What is a bag holder?
An investor who owns a holding in a security that loses value and eventually becomes worthless is called a “bag holder” informally. Usually, the bag holder holds on to their holding for a very long time, at which point the investment loses its worth.
Comprehending Bag Holders
The phrase “bag holder” originated during the Great Depression, when many waiting in soup lines carried potato sacks containing their sole belongings, according to the website Urban Dictionary. Since then, the phrase has entered the language of contemporary investing. Once, a penny stock investment blogger joked about forming a support group named “Bag Holders Anonymous.”
An investor who retains a “bag of stock” that has lost value over time is called a “bag holder.” Let’s say an investor buys 100 shares of a tech start-up that has just gone public. During the initial public offering (IPO), the share price initially increases, but it soon begins to decline as analysts start to doubt the validity of the business concept.
Poor earnings reports that follow indicate that the firm is having difficulties, and as a result, the stock price falls even further. A bagholder is an investor determined to cling to the stock despite this dire series of events.

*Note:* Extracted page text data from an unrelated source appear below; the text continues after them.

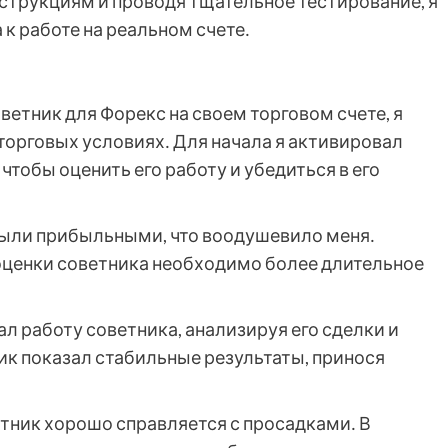
нструкциям и проводя тщательное тестирование, я
 к работе на реальном счете․
ветник для Форекс на своем торговом счете, я
торговых условиях․ Для начала я активировал
чтобы оценить его работу и убедиться в его
были прибыльными, что воодушевило меня․
 оценки советника необходимо более длительное
ал работу советника, анализируя его сделки и
ик показал стабильные результаты, принося
ветник хорошо справляется с просадками․ В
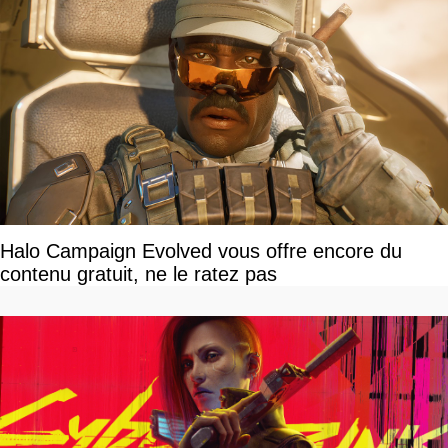
Halo Campaign Evolved vous offre encore du
contenu gratuit, ne le ratez pas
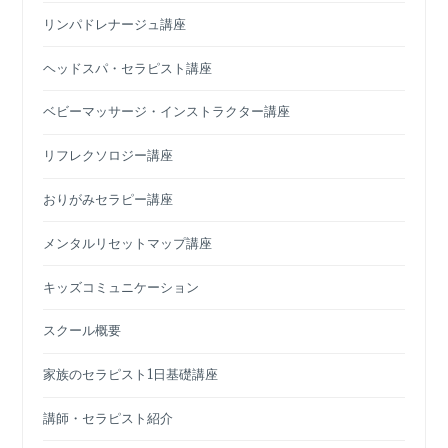
リンパドレナージュ講座
ヘッドスパ・セラピスト講座
ベビーマッサージ・インストラクター講座
リフレクソロジー講座
おりがみセラピー講座
メンタルリセットマップ講座
キッズコミュニケーション
スクール概要
家族のセラピスト1日基礎講座
講師・セラピスト紹介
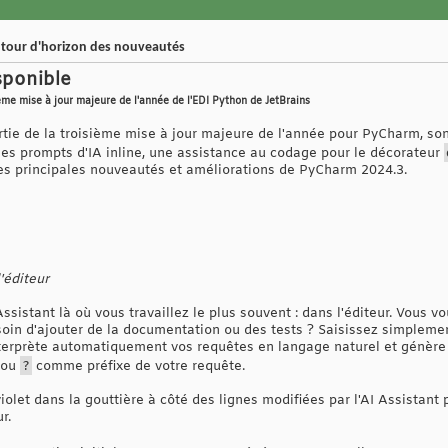
 tour d'horizon des nouveautés
sponible
ème mise à jour majeure de l'année de l'EDI Python de JetBrains
rtie de la troisième mise à jour majeure de l'année pour PyCharm, son
es prompts d'IA inline, une assistance au codage pour le décorateur
es principales nouveautés et améliorations de PyCharm 2024.3.
'éditeur
Assistant là où vous travaillez le plus souvent : dans l'éditeur. Vous 
oin d'ajouter de la documentation ou des tests ? Saisissez simplemen
nterprète automatiquement vos requêtes en langage naturel et génère u
ou
?
comme préfixe de votre requête.
let dans la gouttière à côté des lignes modifiées par l'AI Assistant 
r.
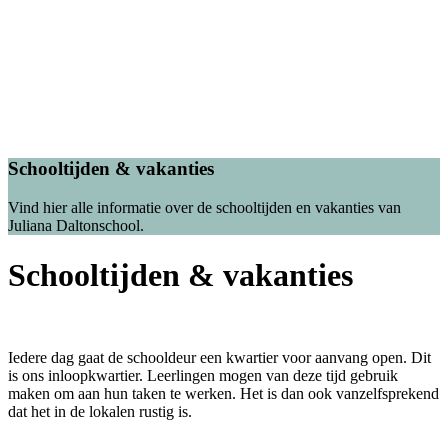
Schooltijden & vakanties
Vind hier alle informatie over de schooltijden en vakanties van
Juliana Daltonschool.
Schooltijden & vakanties
Iedere dag gaat de schooldeur een kwartier voor aanvang open. Dit
is ons inloopkwartier. Leerlingen mogen van deze tijd gebruik
maken om aan hun taken te werken. Het is dan ook vanzelfsprekend
dat het in de lokalen rustig is.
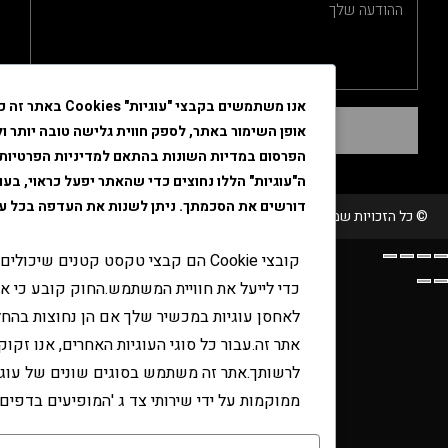
אנו משתמשים בקבצי "עוגיות" Cookies באתר זה כדי לשפר את
שליחה
אופן השימור באתר, לספק חווית גלישה טובה יותר ולהתאים את
הפרסום במדיות השונות בהתאם למדיניות הפרטיות. חלק מקבצי
ה"עוגיות" הללו נחוצים כדי שהאתר יפעל כראוי, בעוד שאחרים
דורשים את הסכמתך. ניתן לשנות את העדפה בכל עת דרך הדפדפ
 שמורות טבק אור/ קידום ובניית האתר RAVENMEDIA.CO.IL
קובצי Cookie הם קבצי טקסט קטנים שיכולים לשמש את
כדי לייעל את חוויית המשתמש.החוק קובע כי אנו יכולים
לאחסן עוגיות במכשיר שלך אם הן נחוצות בהחלט להפעלת
אתר זה.עבור כל סוגי העוגיות האחרים, אנו זקוקים
לרשותך.אתר זה משתמש בסוגים שונים של עוגיות.כמה עוגי
ממוקמות על ידי שירותי צד ג 'המופיעים בדפים שלנו.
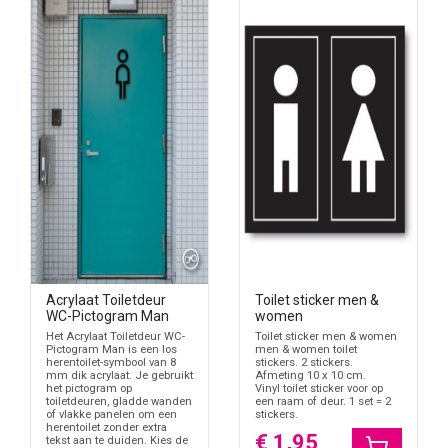
Acrylaat Toiletdeur
Toilet sticker men &
WC-Pictogram Man
women
Het Acrylaat Toiletdeur WC-
Toilet sticker men & women
Pictogram Man is een los
men & women toilet
herentoilet-symbool van 8
stickers. 2 stickers.
mm dik acrylaat. Je gebruikt
Afmeting 10 x 10 cm.
het pictogram op
Vinyl toilet sticker voor op
toiletdeuren, gladde wanden
een raam of deur. 1 set = 2
of vlakke panelen om een
stickers.
herentoilet zonder extra
€ 1,95
tekst aan te duiden. Kies de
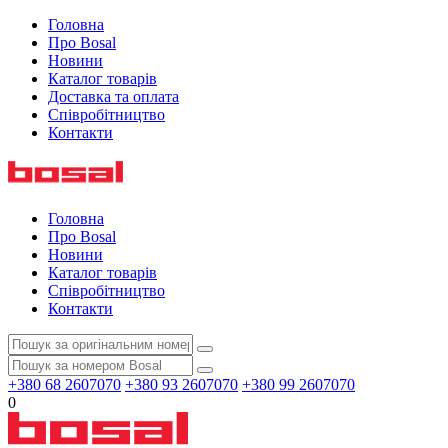
Головна
Про Bosal
Новини
Каталог товарів
Доставка та оплата
Співробітництво
Контакти
Головна
Про Bosal
Новини
Каталог товарів
Співробітництво
Контакти
+380 68 2607070
+380 93 2607070
+380 99 2607070
0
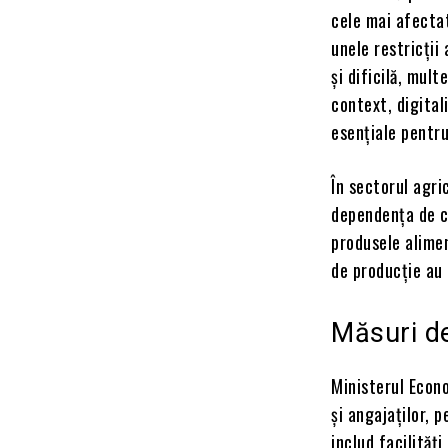
cele mai afectat
unele restricții 
și dificilă, mul
context, digital
esențiale pentr
În sectorul agric
dependența de co
produsele alimen
de producție au 
Măsuri de
Ministerul Econo
și angajaților, 
includ facilităț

Bag holders frequently fall victim to the sunk cost fallacy, or disposition effect, which makes people hang onto their positions for unjustifiably lengthy periods.
Loss Aversion and the Effect of Disposition
An investor may hang onto underperforming stocks for several reasons. One possibility is that the investor willfully ignores their portfolio and will only become aware of a stock’s diminishing worth.
Because selling a position would require the investor to admit that it was a lousy investment choice from the start, it is more probable that they will hang onto it. Then there’s the disposition effect, when investors willfully hold onto assets that lose value while selling shares of securities whose price rises early. Investors hold onto the belief that their lost positions will recover because they psychologically detest losing more than they love winning.
This phenomenon is related to the prospect hypothesis, which holds that people choose their actions more per their perceptions of profits than costs. People would rather have $50 than be given $100 and lose half of it, even if they still end up with $50 in either scenario. This proves the idea.
In a different instance, people decide against working overtime since doing so may result in more outstanding taxes. Even if they stand to benefit in the end, they are more focused on the departing dollars.
The Fallacy of Sunk Cost
Yet another reason why an investor would start hoarding bags is the sunk cost fallacy. Unrecoverable expenses that have already happened are known as sunk costs.
Assume that an investor paid $10 per share for 100 shares of stock for a total transaction value of $1,000. The holding’s market value drops to $300 if the stock drops to $3 per share. As a result, the $700 loss is seen as a sunk cost. Although many investors are inclined to hold onto their losses until the stock soars back up to $1,000 to recover their investment, the losses should be viewed as permanent as they have already become sunk costs.
Ultimately, many investors hang onto a stock longer than necessary, and the decline in value represents an unrealized loss they do not record in their accounting until the transaction is finalized. In essence, clinging on makes the inevitable happen later.
Particular Points to Remember
There are a few techniques to determine, practically speaking, if a stock is a viable bag-holding candidate. For instance, there’s a good likelihood that a firm that experiences cyclicality—that is, whose share price tends to vary in tandem with economic disruptions—will see a share price reversal after weathering some difficult times.
However, a company’s share price could never rise if its fundamentals are severely damaged. As a result, a stock’s sector may indicate its potential for long-term success.
Conclusion
- An investor who hangs onto underperforming assets in the hopes that they will improve when it seems likely they won’t is known as a “bag holder.”
- The psychological causes of bag-holding behavior are as follows: investors tend to focus more on making gains than compensating for losses.
- Because bag holders often lose money because they are the final owners of a failing investment.